As the stimulation of unconventional resources grows, there is a need for the development of alternative fracturing fluids that offer advantages over traditional guar-based fluid systems, particularly with regards to proppant pack clean up and the minimization of potential damage to the formation. As such, key parameters that would make a fluid system a preferable option over guar are the minimization of polymer necessary to achieve desired fluid stability, as well as the ability to perform in diversified water sources such as produced water. In order to meet this demand, a low pH fracturing fluid system which uses a low residue polymer as the gelling agent has been developed.
The new fluid system was designed to accommodate the needs of hybrid fracturing designs, and utilize water sources encountered on many locations. The linear gelling agent was selected that gives rapid hydration rates with water up to 100,000 ppm total dissolved solids (TDS) and at pH range of 5 to 11, eliminating the necessity of hydration buffers.
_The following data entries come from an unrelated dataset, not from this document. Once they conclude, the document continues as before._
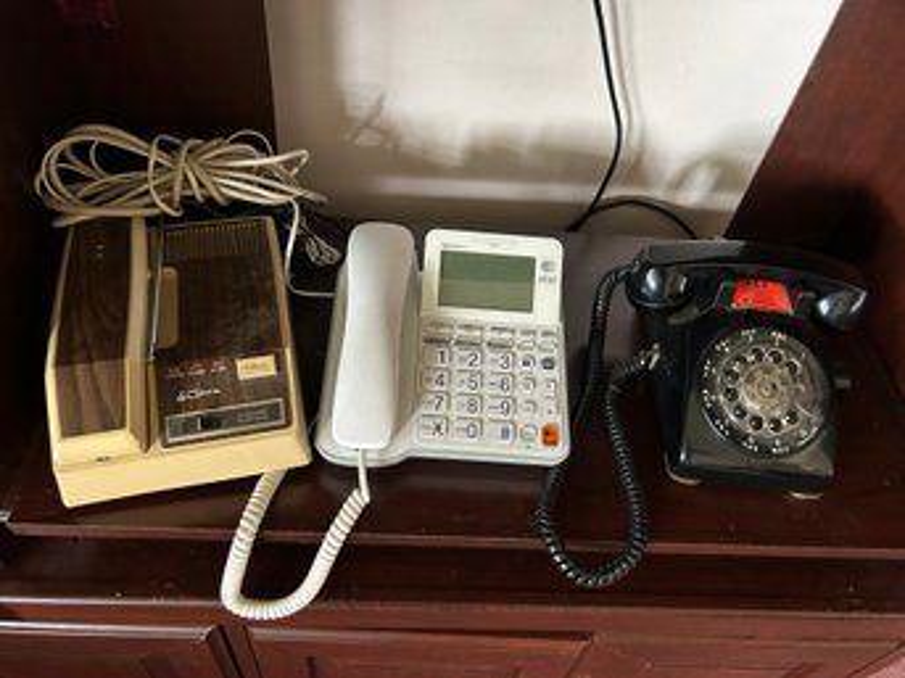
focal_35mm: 26
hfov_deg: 67.3
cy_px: 339
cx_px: 452
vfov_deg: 53.0
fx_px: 680
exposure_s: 1/40
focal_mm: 5.7
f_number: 1.5
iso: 500
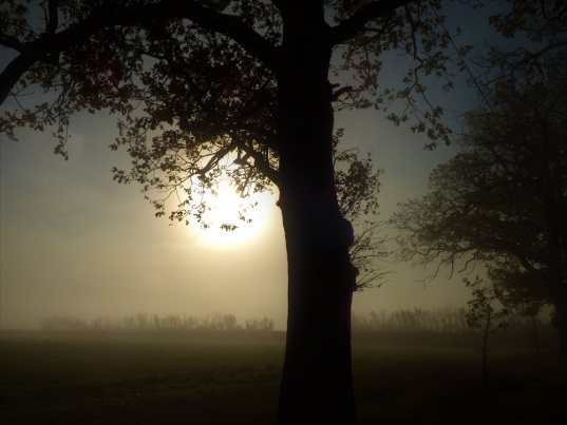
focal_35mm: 36
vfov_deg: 39.7
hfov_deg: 51.3
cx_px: 284
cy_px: 212
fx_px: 590
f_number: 8
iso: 100
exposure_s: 1/2000
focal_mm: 6.47
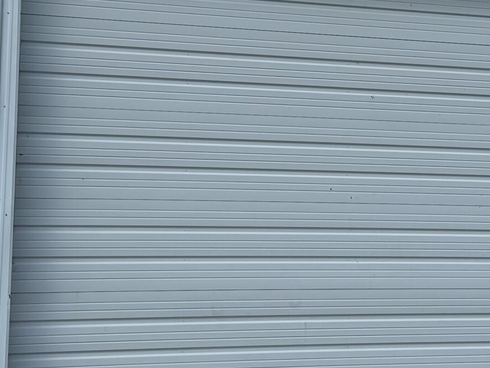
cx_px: 246
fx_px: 1147
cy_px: 86
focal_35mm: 81
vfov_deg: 18.1
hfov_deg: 24.1
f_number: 1.78
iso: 80
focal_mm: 6.76
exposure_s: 1/7353
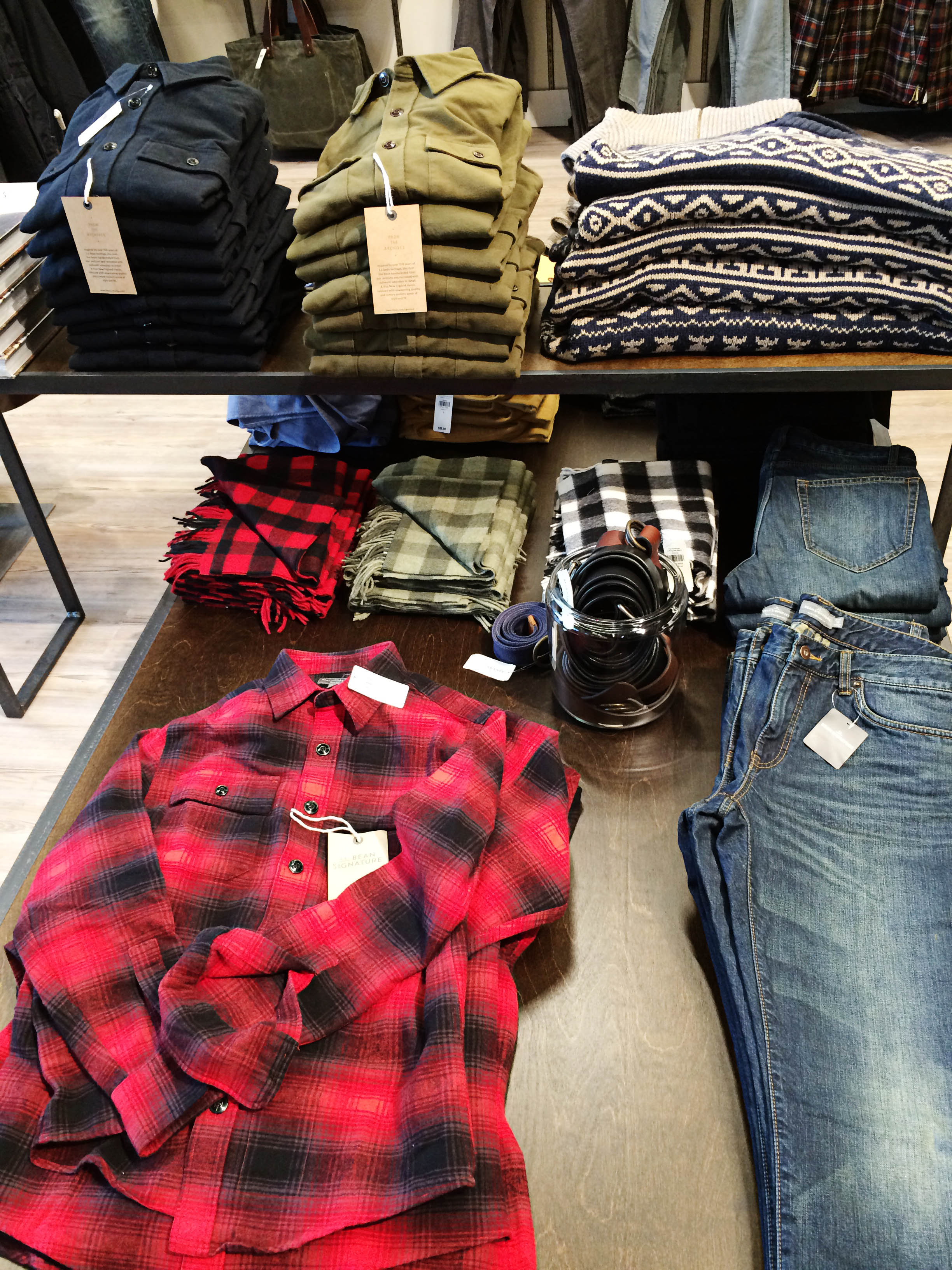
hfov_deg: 48.2
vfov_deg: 61.7
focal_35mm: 29
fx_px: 1063
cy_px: 635
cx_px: 476
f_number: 2.2
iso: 125
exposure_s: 1/30
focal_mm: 4.15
The crosslinked system offers effective fluid stability at pH 5 with a temperature range of 125 to 250 °F, reduced polymer loadings as low as 12 lbm/Mgal, and is stable in produced water of 100,000 ppm TDS up to 150°F. Linear gel systems also offer hydration rates of less than 3 minutes at 40°F in high TDS brines. This offers the advantage of minimizing the use of fresh water while maintaining a high level of performance.
This paper will discuss the distinct technical and operational advantages of this fluid system versus guar in various water sources, including produced water mixtures. In addition, data will also be discussed which indicates its impact on productivity and formation compatibility relative to currently used fluid systems.